§ **Given text**:
________
But as Tim said as well, we are very confident of the GBP 1 billion returns.

Ami Galla

analyst
#56

Ami Galla from Citi. Just 2 questions from me. One was on the capital-light model that you've kind of emphasized here. Can you remind us as to how much of forward funding you get typically on a project? And does the overall medium-term view on -- be running a capital-light model depend on the planning system also running quite efficiently in the future? The second one was on standardization. You made a clear point that that's an area of focus here. Having 3 brands in open market, how practical is it to achieve the standardization benefits that you're looking at the build level?

Gerald Fitzgerald

executive
#57

Okay. So on the standardization one, it is pretty practical because it's more to do with the specification inside than the actual construction of the property itself. So we're going to end up with somewhere between [ 45 and 70 ]. I think standard house types, [ 45 ] will be the core. They will be the house types we use. We will just put a different specification into a Bovis, Linden and Countryside home. I think that's good enough on that. But Tim, do you want to take the financial?
________
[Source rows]
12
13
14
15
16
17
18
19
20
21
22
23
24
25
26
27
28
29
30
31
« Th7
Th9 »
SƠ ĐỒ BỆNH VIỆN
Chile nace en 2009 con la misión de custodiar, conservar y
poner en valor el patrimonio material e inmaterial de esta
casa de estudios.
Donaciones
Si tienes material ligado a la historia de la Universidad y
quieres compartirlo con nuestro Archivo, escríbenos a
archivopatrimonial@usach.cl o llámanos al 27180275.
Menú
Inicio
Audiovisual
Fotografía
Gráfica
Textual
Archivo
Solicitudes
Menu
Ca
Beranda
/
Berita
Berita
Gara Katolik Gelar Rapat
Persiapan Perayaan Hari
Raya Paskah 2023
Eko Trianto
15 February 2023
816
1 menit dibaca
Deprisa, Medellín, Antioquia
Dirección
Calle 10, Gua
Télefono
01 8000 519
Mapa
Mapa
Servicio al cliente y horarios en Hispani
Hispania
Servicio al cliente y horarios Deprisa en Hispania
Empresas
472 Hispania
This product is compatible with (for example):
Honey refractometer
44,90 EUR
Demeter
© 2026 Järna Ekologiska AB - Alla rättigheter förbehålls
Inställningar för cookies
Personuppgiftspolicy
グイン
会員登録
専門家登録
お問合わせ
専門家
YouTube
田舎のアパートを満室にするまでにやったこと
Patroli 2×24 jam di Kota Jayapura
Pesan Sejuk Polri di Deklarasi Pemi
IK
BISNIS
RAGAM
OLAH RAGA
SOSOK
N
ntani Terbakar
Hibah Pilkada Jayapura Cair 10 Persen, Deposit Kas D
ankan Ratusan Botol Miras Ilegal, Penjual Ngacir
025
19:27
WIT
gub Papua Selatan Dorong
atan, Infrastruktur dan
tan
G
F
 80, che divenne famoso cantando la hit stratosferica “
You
________
§ **Work to complete**: Output the entire Q&A transcript word for word.

§ **Solution to the problem**:
But as Tim said as well, we are very confident of the GBP 1 billion returns.

Ami Galla

analyst
#56

Ami Galla from Citi. Just 2 questions from me. One was on the capital-light model that you've kind of emphasized here. Can you remind us as to how much of forward funding you get typically on a project? And does the overall medium-term view on -- be running a capital-light model depend on the planning system also running quite efficiently in the future? The second one was on standardization. You made a clear point that that's an area of focus here. Having 3 brands in open market, how practical is it to achieve the standardization benefits that you're looking at the build level?

Gerald Fitzgerald

executive
#57

Okay. So on the standardization one, it is pretty practical because it's more to do with the specification inside than the actual construction of the property itself. So we're going to end up with somewhere between [ 45 and 70 ]. I think standard house types, [ 45 ] will be the core. They will be the house types we use. We will just put a different specification into a Bovis, Linden and Countryside home. I think that's good enough on that. But Tim, do you want to take the financial?